BoxPlot Visualisation (Features Vs Clusters)

In [None]:
for column in df_aggr[['Frequency','Recency','CLV','customer_age','Avg_UnitCost']]:
  plt.figure(figsize=(12, 6))
  sns.boxplot(
    x='cluster',
    y=column,
    data=df,
    hue='cluster',
    legend=False,
    palette='Set1'
  )
  plt.title(f'Boxplot of {column} by Cluster')
  plt.xlabel('Cluster')
  plt.ylabel(column)
  plt.show()

Agglomerative Clustering

Since the notebook was crashing due to huge amout of data, data sampled to 10000 rows to fix the issue.

In [None]:
small_df = df_aggr.sample(n= 10000).reset_index(drop = True)

In [None]:
agglo_cluster = AgglomerativeClustering(n_clusters=3, metric='euclidean', linkage='average')
small_df['cluster'] = agglo_cluster.fit_predict(small_df)
small_df

In [None]:
Z = linkage(small_df, method='average')
plt.figure(figsize=(15, 10))
dendrogram(Z)
plt.title('Dendrogram for Customer Data')
plt.xlabel('Sample Index')
plt.ylabel('Distance')
plt.show()


> The objective was to develop a robust customer segmentation to assist the e-commerce company in understanding and serving its customers better.
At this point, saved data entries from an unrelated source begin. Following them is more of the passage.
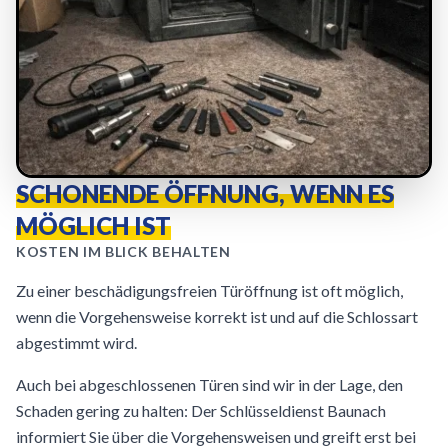
SCHONENDE ÖFFNUNG, WENN ES
MÖGLICH IST
KOSTEN IM BLICK BEHALTEN
Zu einer beschädigungsfreien Türöffnung ist oft möglich,
wenn die Vorgehensweise korrekt ist und auf die Schlossart
abgestimmt wird.
Auch bei abgeschlossenen Türen sind wir in der Lage, den
Schaden gering zu halten: Der Schlüsseldienst Baunach
informiert Sie über die Vorgehensweisen und greift erst bei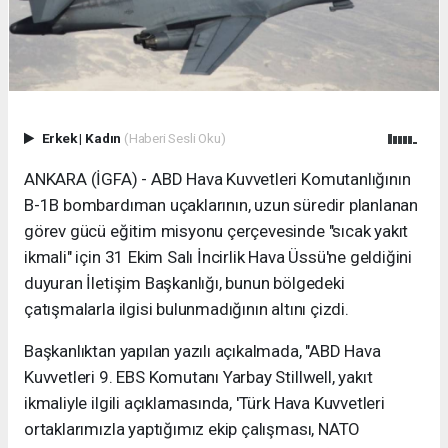
Erkek
|
Kadın
(Haberi Sesli Oku)
ANKARA (İGFA) - ABD Hava Kuvvetleri Komutanlığının
B-1B bombardıman uçaklarının, uzun süredir planlanan
görev gücü eğitim misyonu çerçevesinde "sıcak yakıt
ikmali" için 31 Ekim Salı İncirlik Hava Üssü'ne geldiğini
duyuran İletişim Başkanlığı, bunun bölgedeki
çatışmalarla ilgisi bulunmadığının altını çizdi.
Başkanlıktan yapılan yazılı açıkalmada, "ABD Hava
Kuvvetleri 9. EBS Komutanı Yarbay Stillwell, yakıt
ikmaliyle ilgili açıklamasında, 'Türk Hava Kuvvetleri
ortaklarımızla yaptığımız ekip çalışması, NATO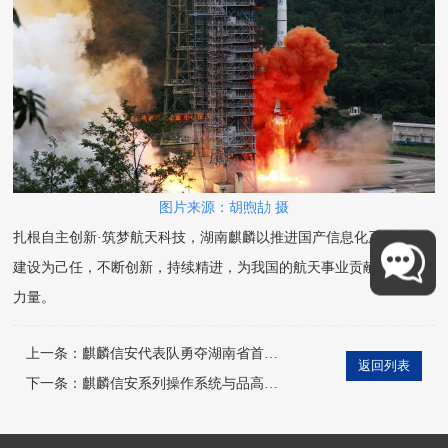
图片来源：胡煦劼 摄
扎根自主创新·筑梦航天科技，湖南麒麟以推进国产信息化系统安全
建设为己任，不断创新，持续精进，为我国的航天事业贡献一份技术
力量。
上一条：
麒麟信安代表队勇夺湖南省首届鲲鹏开发者竞赛冠军
返回列表
下一条：
麒麟信安系列操作系统与品高云服务运营运维管理软件完成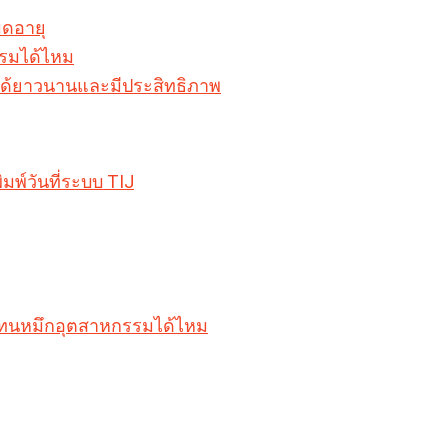
มดอายุ
รรมได้ไหม
านได้ยาวนานและมีประสิทธิภาพ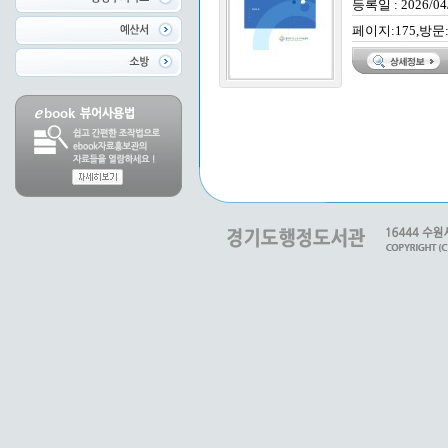
등록일 : 2026/04
페이지:175,방문: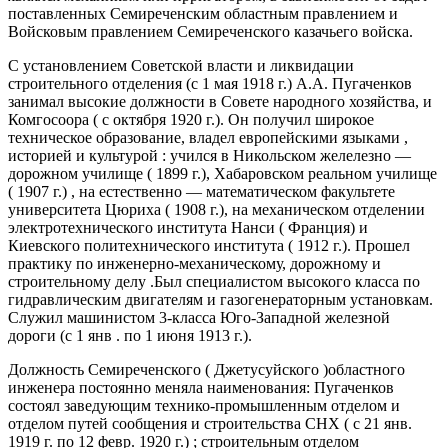
поставленных Семиреченским областным правлением и
Войсковым правлением Семиреченского казачьего войска.
С установлением Советской власти и ликвидации
строительного отделения (с 1 мая 1918 г.) А.А. Пугаченков
занимал высокие должности в Совете народного хозяйства, и
Комгосоора ( с октября 1920 г.). Он получил широкое
техническое образование, владел европейскими языками ,
историей и культурой : учился в Никольском желелезно —
дорожном училище ( 1899 г.), Хабаровском реальном училище
( 1907 г.) , на естественно — математическом факультете
университета Цюриха ( 1908 г.), на механическом отделении
электротехнического института Нанси ( Франция) и
Киевского политехнического института ( 1912 г.). Прошел
практику по инженерно-механическому, дорожному и
строительному делу .Был специалистом высокого класса по
гидравлическим двигателям и газогенераторным установкам.
Служил машинистом 3-класса Юго-Западной железной
дороги (с 1 янв . по 1 июня 1913 г.).
Должность Семиреченского ( Джетусуйского )областного
инженера постоянно меняла наименования: Пугаченков
состоял заведующим технико-промышленным отделом и
отделом путей сообщения и строительства СНХ ( с 21 янв.
1919 г. по 12 февр. 1920 г.) ; строительным отделом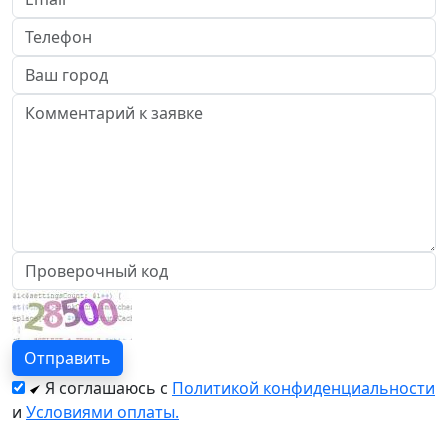
Я соглашаюсь с
Политикой конфиденциальности
и
Условиями оплаты.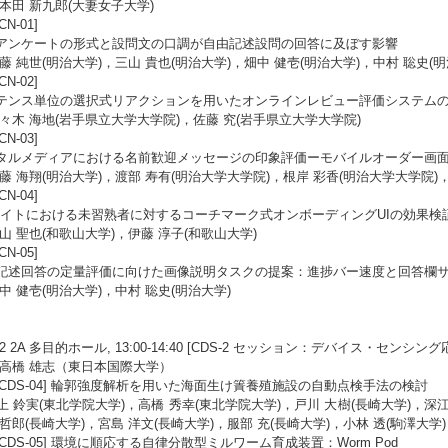
:本田 新九郎(大妻女子大学)
[CN-01]
bアンケートの形式と設問文の口調が自由記述設問の回答に及ぼす影響
加藤 純世(明治大学)，三山 貴也(明治大学)，畑中 健壱(明治大学)，中村 聡史(明
[CN-02]
テンス単位の選択式リアクションを用いたオンラインレビュー評価システム
佐々木 海地(岩手県立大学大学院)，佐藤 究(岩手県立大学大学院)
[CN-03]
タルメディアにおける名前歓迎メッセージの印象評価ーモバイルオーダー画
安藤 海翔(明治大学)，渡部 寿有(明治大学大学院)，根岸 彩香(明治大学大学院)，
[CN-04]
サイトにおける未習熟者に対するコーチマーク式オンボーディングUIの効果検
丸山 聖也(和歌山大学)，伊藤 淳子(和歌山大学)
[CN-05]
記述回答の定量評価に向けた画像説明タスクの提案：進捗バー速度と回答欄
畑中 健壱(明治大学)，中村 聡史(明治大学)
/22 2A 多目的ホール, 13:00-14:40 [CDS-2 セッション：デバイス・センシ
:高橋 雄志（東日本国際大学）
1 [CDS-04] 輪郭強度解析を用いた海面生け簀養殖施設の自動点検手法の検討
上 鈴実(東北学院大学)，高橋 秀幸(東北学院大学)，戸川 大樹(長崎大学)，深江
 哲郎(長崎大学)，宮島 洋文(長崎大学)，服部 充(長崎大学)，小林 透(駒澤大学)
 [CDS-05] 環境に順応する自律分散型ミルワーム育成装置：Worm Pod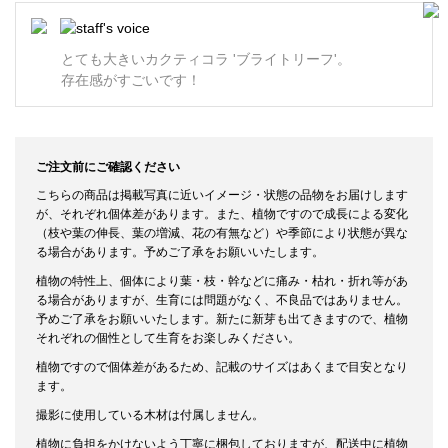
とても大きいカクティコラ 'ブライトリーフ'。
存在感がすごいです！
ご注文前にご確認ください
こちらの商品は掲載写真に近いイメージ・状態の品物をお届けします
が、それぞれ個体差があります。また、植物ですので成長による変化
（枝や葉の伸長、葉の増減、花の有無など）や季節により状態が異な
る場合があります。予めご了承をお願いいたします。
植物の特性上、個体により葉・枝・幹などに痛み・枯れ・折れ等があ
る場合がありますが、生育には問題がなく、不良品ではありません。
予めご了承をお願いいたします。新たに新芽も出てきますので、植物
それぞれの個性として生育をお楽しみください。
植物ですので個体差があるため、記載のサイズはあくまで目安となり
ます。
撮影に使用している木材は付属しません。
植物に負担をかけないよう丁寧に梱包しておりますが、配送中に植物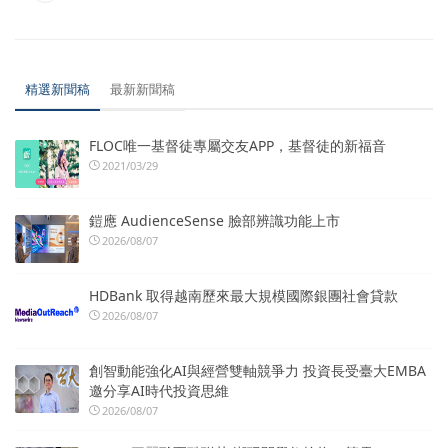
精選新聞稿
最新新聞稿
FLOC唯一基督徒專屬交友APP，基督徒的新福音
2021/03/29
鎧應 AudienceSense 臉部辨識功能上市
2026/08/07
HDBank 取得越南歷來最大規模國際銀團社會貸款
2026/08/07
創智動能強化AI與經營雙軸競爭力 投資長受臺大EMBA
邀分享AI時代投資思維
2026/08/07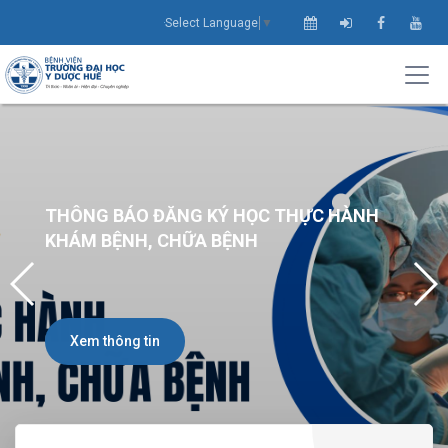
Select Language
▼
THÔNG BÁO ĐĂNG KÝ HỌC THỰC HÀNH
KHÁM BỆNH, CHỮA BỆNH
Xem thông tin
The dataset had 20 features to choose on which features or feature combinations can help in customer segmentation. The steps followed are exploratory data analysis, data preprocessing, feature engineering and determining the best number of clusters(k) using the Elbow and Silhouette score methods and based on optimum number of ‘k’, performing the k-means clustering. The resulting clusters can then be visualised in 2D by reducing the dimensions using PCA and t-SNE models.


### Reference:
SAS, 2024. CUSTOMERS_CLEAN [Data set]. SAS. Last revised on 15 December 2021. [Accessed 20 February 2024].